#### [TO DO]
Retype the lines of the items below, starting with the first one and ending after the line that contains "But it goes deeper tha". Leave the pictures out of your answer.
___ MATERIAL SHOWN
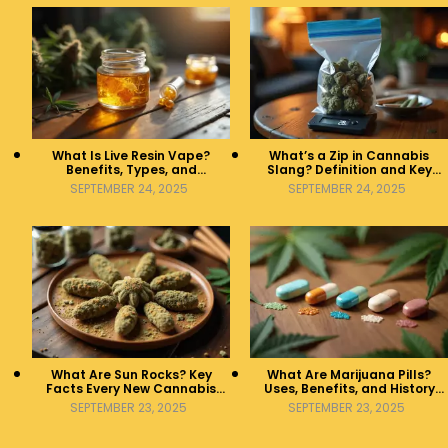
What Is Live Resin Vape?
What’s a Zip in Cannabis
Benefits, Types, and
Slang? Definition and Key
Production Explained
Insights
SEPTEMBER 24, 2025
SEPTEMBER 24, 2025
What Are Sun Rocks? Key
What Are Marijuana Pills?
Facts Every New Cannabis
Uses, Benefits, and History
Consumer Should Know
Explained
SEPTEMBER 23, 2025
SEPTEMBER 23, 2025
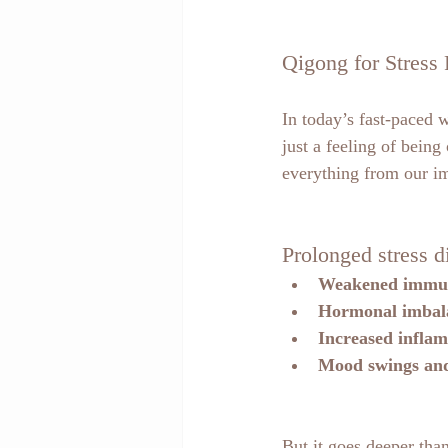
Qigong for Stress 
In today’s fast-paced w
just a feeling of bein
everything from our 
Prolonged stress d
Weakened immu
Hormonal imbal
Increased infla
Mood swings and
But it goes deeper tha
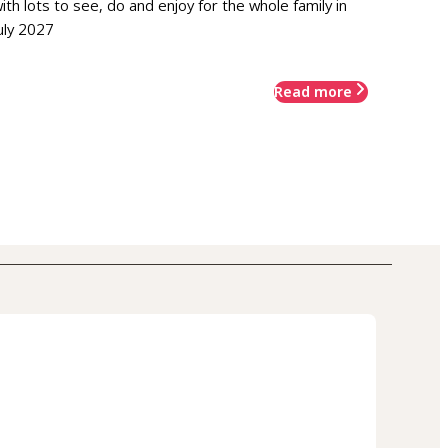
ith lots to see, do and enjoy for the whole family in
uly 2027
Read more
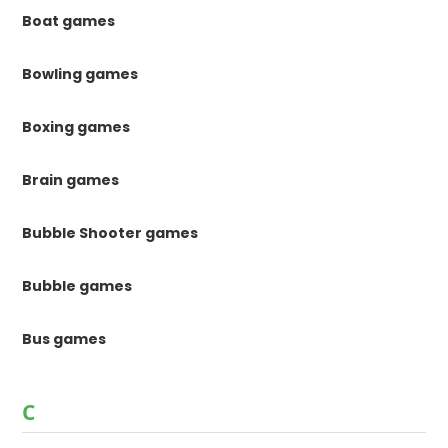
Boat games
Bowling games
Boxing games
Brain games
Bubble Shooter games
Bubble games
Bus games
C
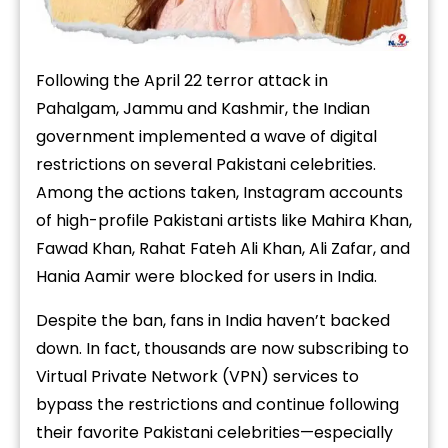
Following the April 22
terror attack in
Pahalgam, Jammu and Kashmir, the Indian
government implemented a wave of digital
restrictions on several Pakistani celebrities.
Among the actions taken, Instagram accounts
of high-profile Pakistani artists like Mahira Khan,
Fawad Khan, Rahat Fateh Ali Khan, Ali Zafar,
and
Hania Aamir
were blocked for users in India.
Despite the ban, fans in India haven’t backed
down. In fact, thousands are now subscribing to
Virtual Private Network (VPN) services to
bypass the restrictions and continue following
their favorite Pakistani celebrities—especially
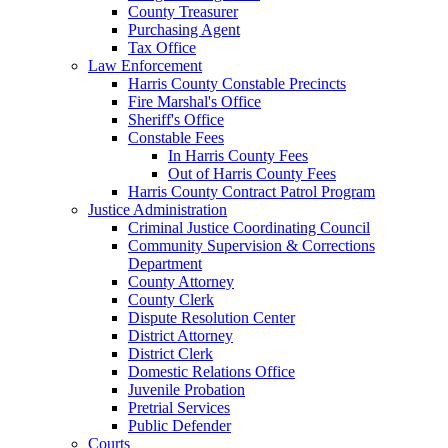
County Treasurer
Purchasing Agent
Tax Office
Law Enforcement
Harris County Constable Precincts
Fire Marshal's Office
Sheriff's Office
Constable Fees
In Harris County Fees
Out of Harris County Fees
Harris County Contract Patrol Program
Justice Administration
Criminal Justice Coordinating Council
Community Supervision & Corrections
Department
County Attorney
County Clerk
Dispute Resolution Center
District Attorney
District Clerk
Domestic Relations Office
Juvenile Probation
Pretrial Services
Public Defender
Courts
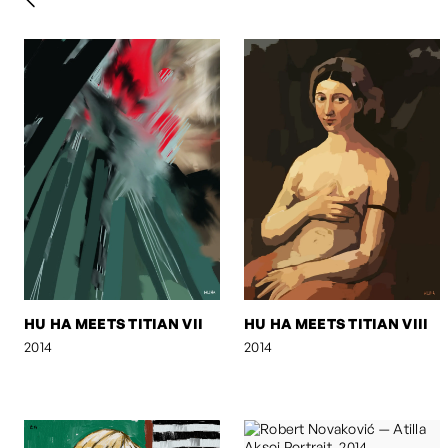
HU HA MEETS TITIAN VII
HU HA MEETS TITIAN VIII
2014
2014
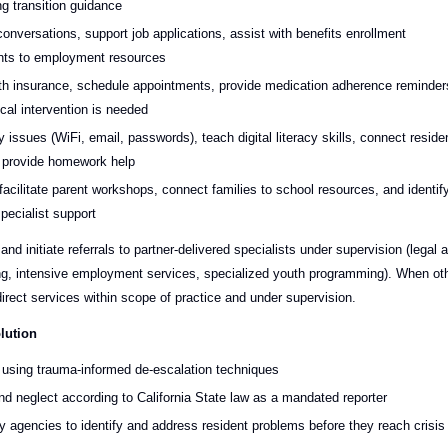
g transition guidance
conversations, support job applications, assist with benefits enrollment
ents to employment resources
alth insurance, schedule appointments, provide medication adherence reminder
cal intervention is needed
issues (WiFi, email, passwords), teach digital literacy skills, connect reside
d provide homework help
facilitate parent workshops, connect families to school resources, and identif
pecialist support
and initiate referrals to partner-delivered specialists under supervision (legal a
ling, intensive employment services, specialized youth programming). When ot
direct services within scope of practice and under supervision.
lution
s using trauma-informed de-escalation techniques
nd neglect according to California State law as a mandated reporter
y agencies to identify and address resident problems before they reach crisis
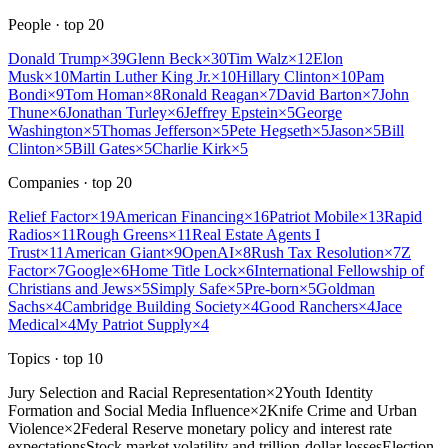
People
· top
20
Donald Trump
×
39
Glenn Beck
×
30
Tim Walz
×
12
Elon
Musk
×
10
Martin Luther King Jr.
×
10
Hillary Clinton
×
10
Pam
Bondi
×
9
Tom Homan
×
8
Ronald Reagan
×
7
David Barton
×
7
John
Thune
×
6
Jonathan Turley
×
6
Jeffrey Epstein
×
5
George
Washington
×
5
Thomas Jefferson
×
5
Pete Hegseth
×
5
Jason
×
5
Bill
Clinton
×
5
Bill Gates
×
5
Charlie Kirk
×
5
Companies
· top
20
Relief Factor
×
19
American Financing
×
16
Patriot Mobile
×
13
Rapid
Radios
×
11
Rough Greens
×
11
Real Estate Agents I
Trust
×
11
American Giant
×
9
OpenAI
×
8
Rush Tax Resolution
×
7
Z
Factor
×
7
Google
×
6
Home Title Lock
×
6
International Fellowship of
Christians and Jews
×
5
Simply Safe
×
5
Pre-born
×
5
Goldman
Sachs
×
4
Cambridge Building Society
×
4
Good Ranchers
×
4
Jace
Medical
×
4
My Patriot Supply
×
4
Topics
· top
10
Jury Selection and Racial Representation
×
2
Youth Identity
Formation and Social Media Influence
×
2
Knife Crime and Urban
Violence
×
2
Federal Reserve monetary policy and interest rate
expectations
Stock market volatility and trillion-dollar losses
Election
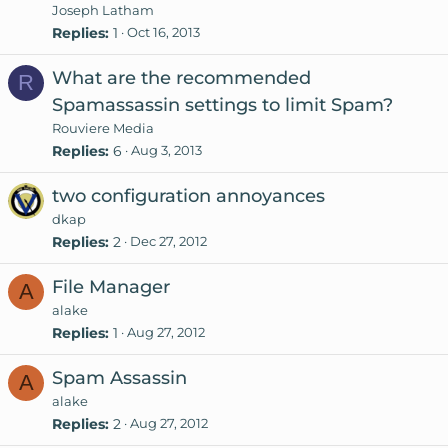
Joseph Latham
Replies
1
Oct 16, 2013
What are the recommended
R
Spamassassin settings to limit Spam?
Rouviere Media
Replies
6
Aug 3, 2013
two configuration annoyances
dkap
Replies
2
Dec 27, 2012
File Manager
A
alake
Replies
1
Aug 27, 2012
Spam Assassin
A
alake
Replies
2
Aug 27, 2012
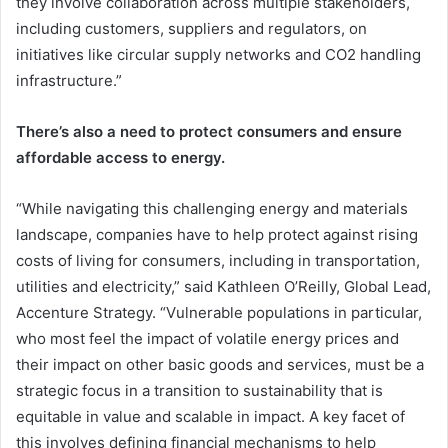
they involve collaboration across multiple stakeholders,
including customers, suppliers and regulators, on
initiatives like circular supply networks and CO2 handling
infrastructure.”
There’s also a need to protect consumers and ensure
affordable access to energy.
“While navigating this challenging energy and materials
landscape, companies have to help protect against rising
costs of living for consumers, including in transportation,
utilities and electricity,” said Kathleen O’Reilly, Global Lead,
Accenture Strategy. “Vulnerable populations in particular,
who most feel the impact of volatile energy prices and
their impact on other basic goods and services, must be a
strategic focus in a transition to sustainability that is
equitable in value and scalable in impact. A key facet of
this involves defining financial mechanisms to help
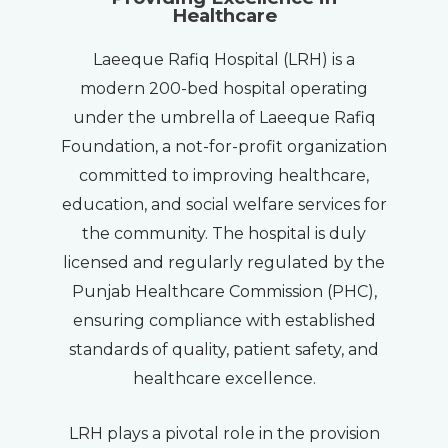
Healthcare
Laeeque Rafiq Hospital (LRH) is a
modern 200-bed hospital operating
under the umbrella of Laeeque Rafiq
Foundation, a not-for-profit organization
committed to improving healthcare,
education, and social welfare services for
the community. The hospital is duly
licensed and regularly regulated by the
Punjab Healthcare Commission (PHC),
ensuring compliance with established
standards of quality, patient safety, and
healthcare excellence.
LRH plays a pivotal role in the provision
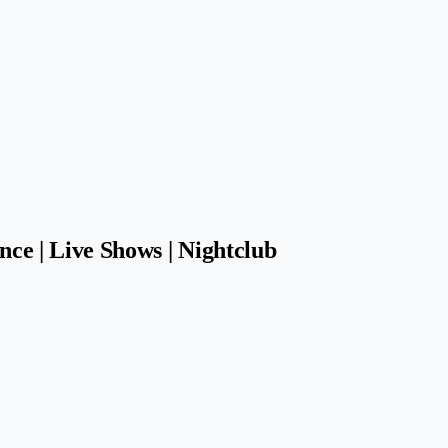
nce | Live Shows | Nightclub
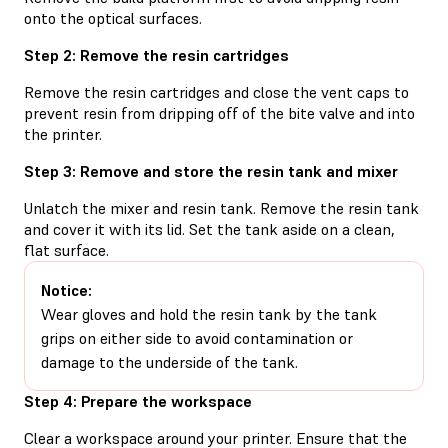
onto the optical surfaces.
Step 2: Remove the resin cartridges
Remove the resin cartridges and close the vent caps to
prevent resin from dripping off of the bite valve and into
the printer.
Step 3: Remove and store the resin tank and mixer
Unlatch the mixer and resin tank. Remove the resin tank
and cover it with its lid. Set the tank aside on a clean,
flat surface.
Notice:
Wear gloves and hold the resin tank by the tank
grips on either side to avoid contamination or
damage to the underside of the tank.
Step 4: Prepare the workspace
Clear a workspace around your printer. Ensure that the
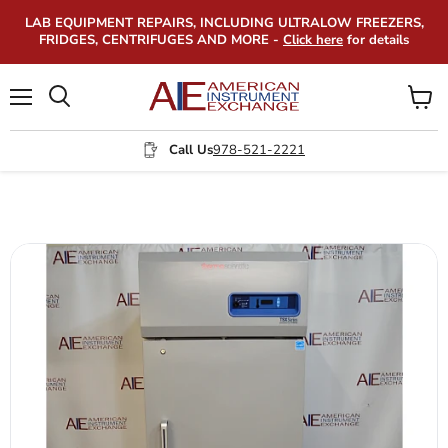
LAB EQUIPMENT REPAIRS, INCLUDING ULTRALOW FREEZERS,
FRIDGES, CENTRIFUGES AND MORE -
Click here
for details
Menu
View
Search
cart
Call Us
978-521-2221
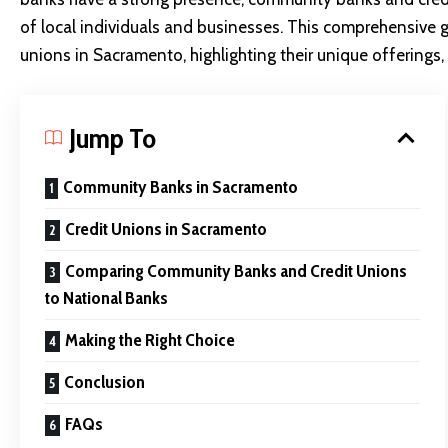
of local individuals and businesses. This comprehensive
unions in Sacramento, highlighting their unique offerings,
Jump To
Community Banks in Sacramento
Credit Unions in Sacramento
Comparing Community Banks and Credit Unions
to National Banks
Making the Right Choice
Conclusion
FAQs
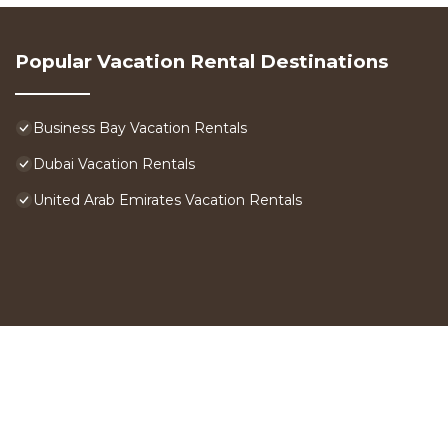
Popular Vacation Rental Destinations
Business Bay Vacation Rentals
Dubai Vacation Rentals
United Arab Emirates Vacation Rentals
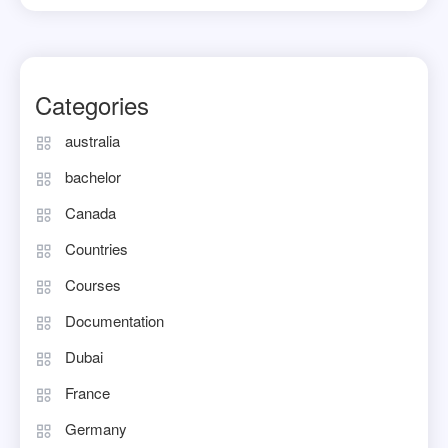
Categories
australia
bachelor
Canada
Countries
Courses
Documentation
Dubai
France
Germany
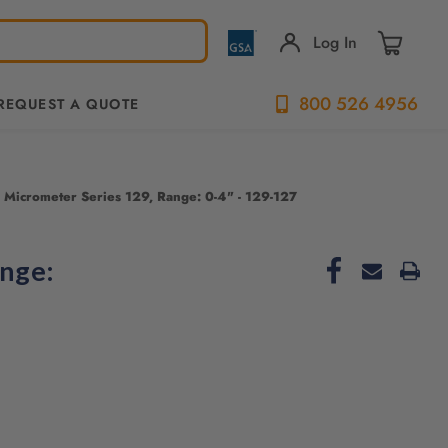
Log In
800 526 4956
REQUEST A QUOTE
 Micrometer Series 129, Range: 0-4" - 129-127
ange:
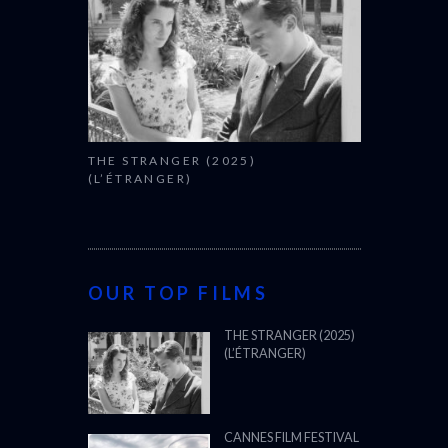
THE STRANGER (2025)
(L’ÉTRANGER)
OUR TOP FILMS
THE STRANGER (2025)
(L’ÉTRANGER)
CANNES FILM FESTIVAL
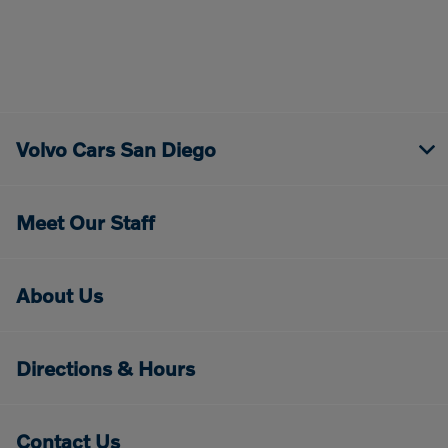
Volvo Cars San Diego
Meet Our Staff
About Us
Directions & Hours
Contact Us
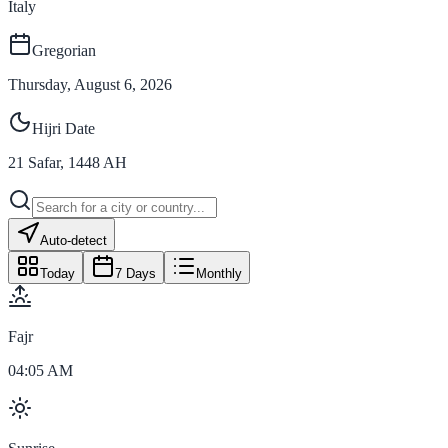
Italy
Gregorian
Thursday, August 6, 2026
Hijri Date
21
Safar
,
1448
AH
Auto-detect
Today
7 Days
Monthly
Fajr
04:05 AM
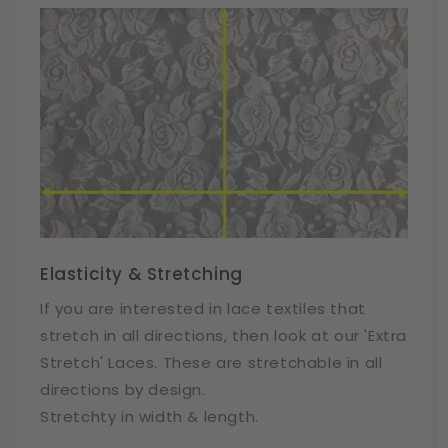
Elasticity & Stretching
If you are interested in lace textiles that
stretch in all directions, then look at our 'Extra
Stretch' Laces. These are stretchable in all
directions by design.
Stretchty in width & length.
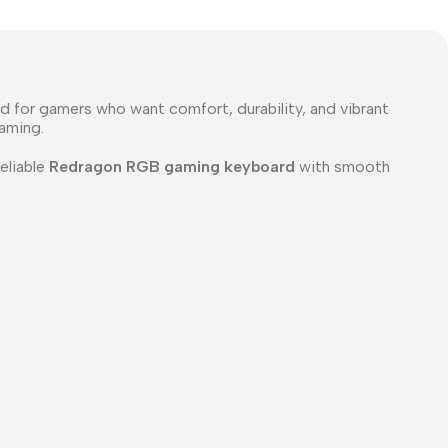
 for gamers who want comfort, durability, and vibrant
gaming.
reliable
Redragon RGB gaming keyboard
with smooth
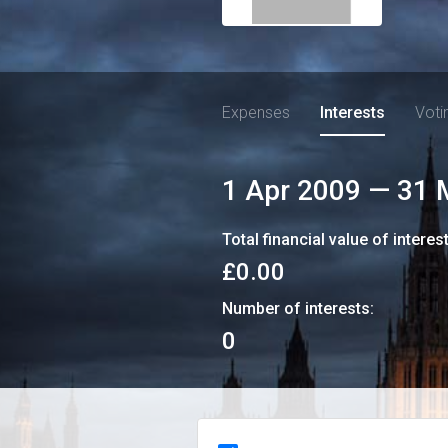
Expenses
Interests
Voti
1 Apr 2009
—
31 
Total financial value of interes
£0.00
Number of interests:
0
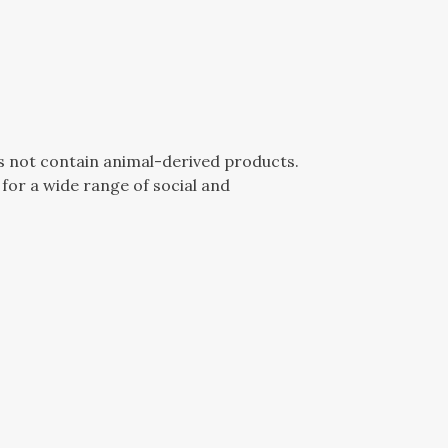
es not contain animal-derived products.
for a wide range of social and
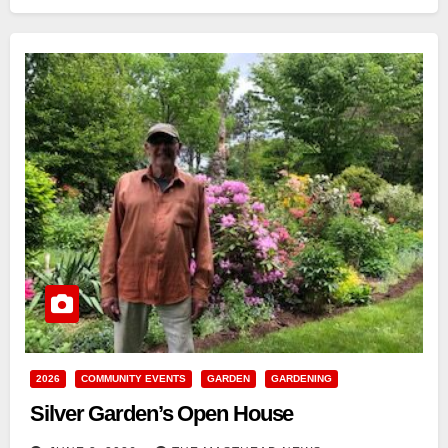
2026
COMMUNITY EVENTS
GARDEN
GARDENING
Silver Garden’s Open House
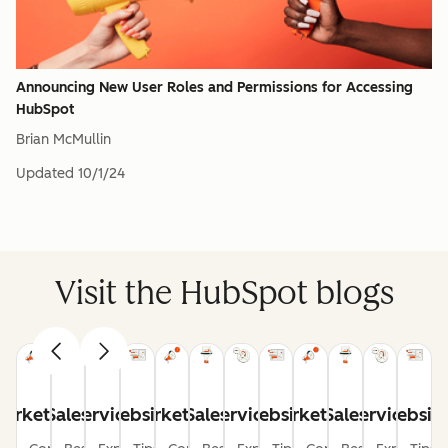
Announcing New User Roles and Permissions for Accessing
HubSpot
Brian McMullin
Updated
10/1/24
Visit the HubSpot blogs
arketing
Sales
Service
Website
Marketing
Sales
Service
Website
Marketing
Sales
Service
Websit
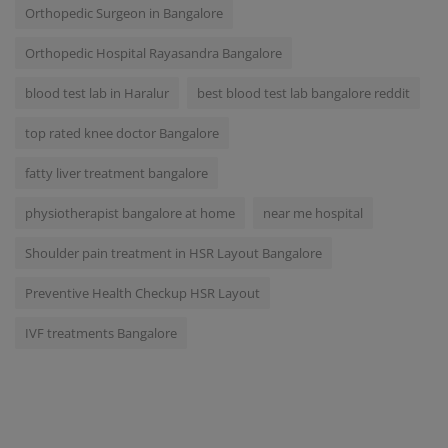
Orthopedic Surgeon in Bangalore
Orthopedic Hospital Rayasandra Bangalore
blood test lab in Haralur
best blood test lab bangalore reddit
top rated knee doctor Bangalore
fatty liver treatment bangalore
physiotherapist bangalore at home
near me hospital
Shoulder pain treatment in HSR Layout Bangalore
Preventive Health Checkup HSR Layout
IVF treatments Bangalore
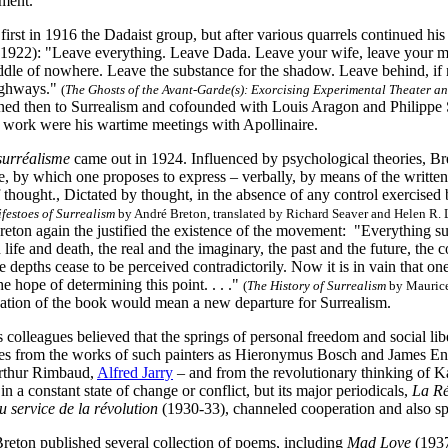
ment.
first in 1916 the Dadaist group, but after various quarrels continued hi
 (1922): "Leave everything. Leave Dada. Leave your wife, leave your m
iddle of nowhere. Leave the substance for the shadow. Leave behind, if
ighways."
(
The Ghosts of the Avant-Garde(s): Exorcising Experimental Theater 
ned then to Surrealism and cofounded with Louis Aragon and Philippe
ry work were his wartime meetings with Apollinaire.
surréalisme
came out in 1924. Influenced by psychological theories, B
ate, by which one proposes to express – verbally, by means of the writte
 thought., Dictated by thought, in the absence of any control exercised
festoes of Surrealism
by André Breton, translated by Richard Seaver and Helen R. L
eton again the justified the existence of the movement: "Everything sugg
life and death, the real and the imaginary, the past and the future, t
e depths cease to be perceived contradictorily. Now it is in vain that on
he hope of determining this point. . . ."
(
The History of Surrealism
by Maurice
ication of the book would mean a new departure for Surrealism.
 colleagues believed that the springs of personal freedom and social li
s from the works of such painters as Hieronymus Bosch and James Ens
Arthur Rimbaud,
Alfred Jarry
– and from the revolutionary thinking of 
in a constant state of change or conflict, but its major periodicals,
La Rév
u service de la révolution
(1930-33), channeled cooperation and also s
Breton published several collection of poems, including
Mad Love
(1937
______
#### [REPLY]
What Is Live Resin Vape?
What’s a Zip in Cannabis
Benefits, Types, and
Slang? Definition and Key
Production Explained
Insights
SEPTEMBER 24, 2025
SEPTEMBER 24, 2025
What Are Sun Rocks? Key
What Are Marijuana Pills?
Facts Every New Cannabis
Uses, Benefits, and History
Consumer Should Know
Explained
SEPTEMBER 23, 2025
SEPTEMBER 23, 2025
Qigong for Stress 
In today’s fast-paced w
just a feeling of bein
everything from our 
Prolonged stress d
Weakened immu
Hormonal imbal
Increased infla
Mood swings and
But it goes deeper tha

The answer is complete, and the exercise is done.